Jean Shepherd, radio personality heard nightly over WOR Monday through Saturday, will speak in Memorial Auditorium, Montclair State College, on Tuesday, at 8 P.M. under the auspices of CLUB (College Life Union Board). Tickets are one dollar.
Mr. Shepherd's talk is untitled. On the lecture platform as before the microphone, he speaks of whatever comes to -mind. His pungent comments on the current scene are heard by an average metropolitan audience of 66,000, many of them college students, and via WOR's 50,000-watt station are carried as far north as Canada and as far south as Bermuda.

◆ **What this exercise asks**:
- 1) List every place named in the announcement of Jean Shepherd's talk.
- 2) Continue the announcement of Jean Shepherd's talk, starting after its final sentence.
The lines after this point can be left aside; none of them are needed.

◆ **Record excerpts**:
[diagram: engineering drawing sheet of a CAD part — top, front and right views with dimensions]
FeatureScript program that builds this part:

---

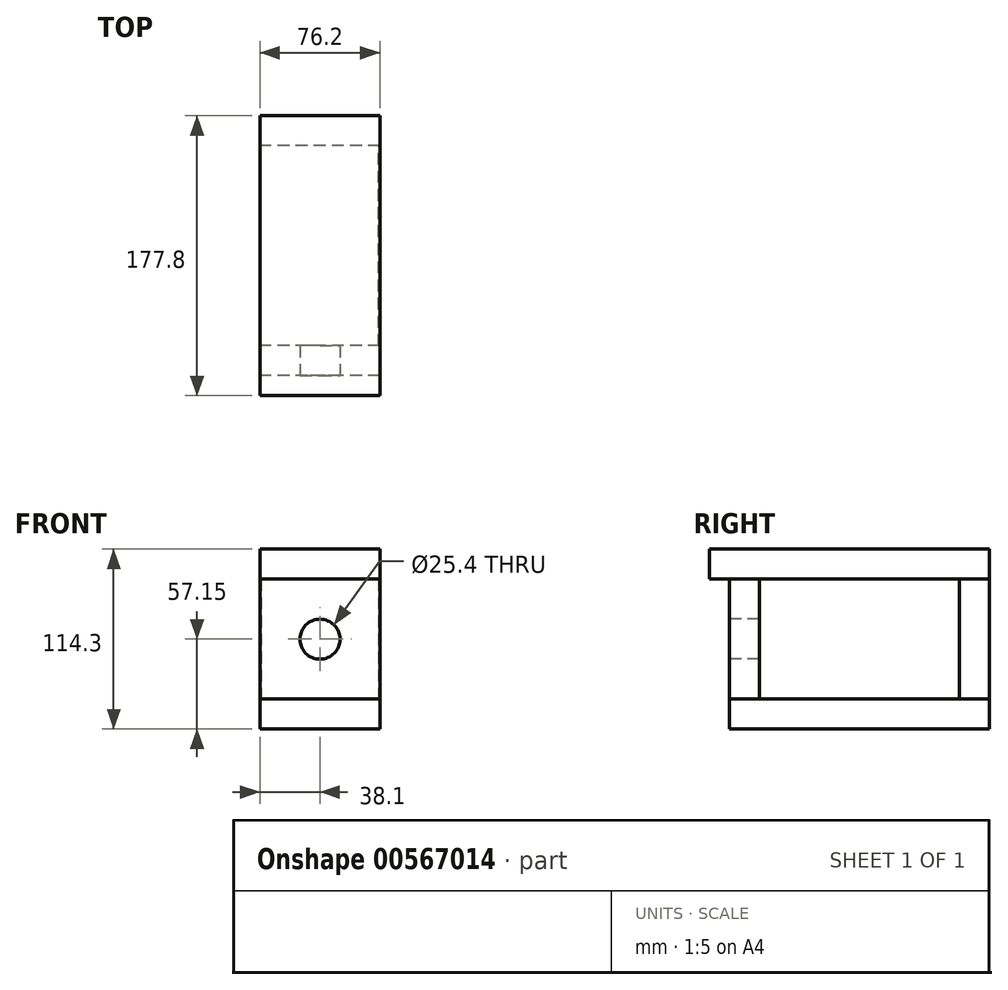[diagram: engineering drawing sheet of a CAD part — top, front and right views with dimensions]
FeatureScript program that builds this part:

* * *

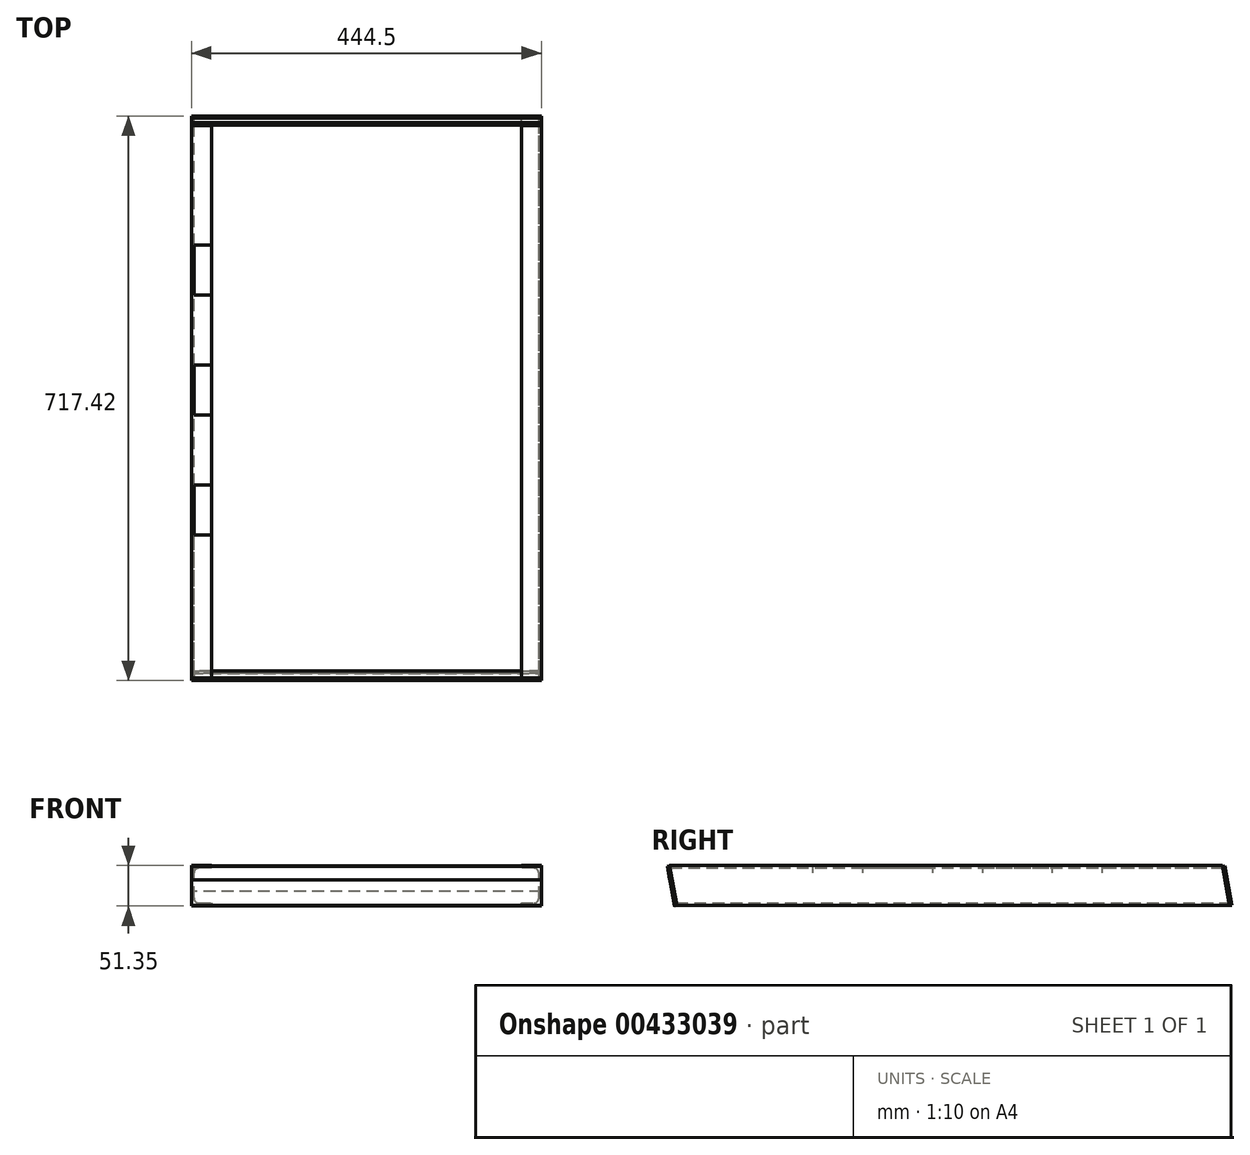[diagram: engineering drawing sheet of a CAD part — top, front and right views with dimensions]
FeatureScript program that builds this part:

◆ **Task-by-task results**:
- 1) Memorial Auditorium, Montclair State College, Canada, Bermuda

- 2)
Born in the Midwest, Mr. Shepherd worked as a sports announcer in Chicago while still in his teens. Following two years in the Signal Corps from 1944-46, he used the GI Bill to attend Northwestern, then the University of Chicago, and finally Indiana University, never getting a diploma. He then took a radio commentator’s job at WSAI in Cincinnati in 1949 where, he says, his free-form style of show “just evolved." He came to New York in 1955, and while making the rounds of agents and producers, was offered an all-night radio job at WOR. Except for a short-lived show on WOR-TV in 1960, he's been a radio performer ever since.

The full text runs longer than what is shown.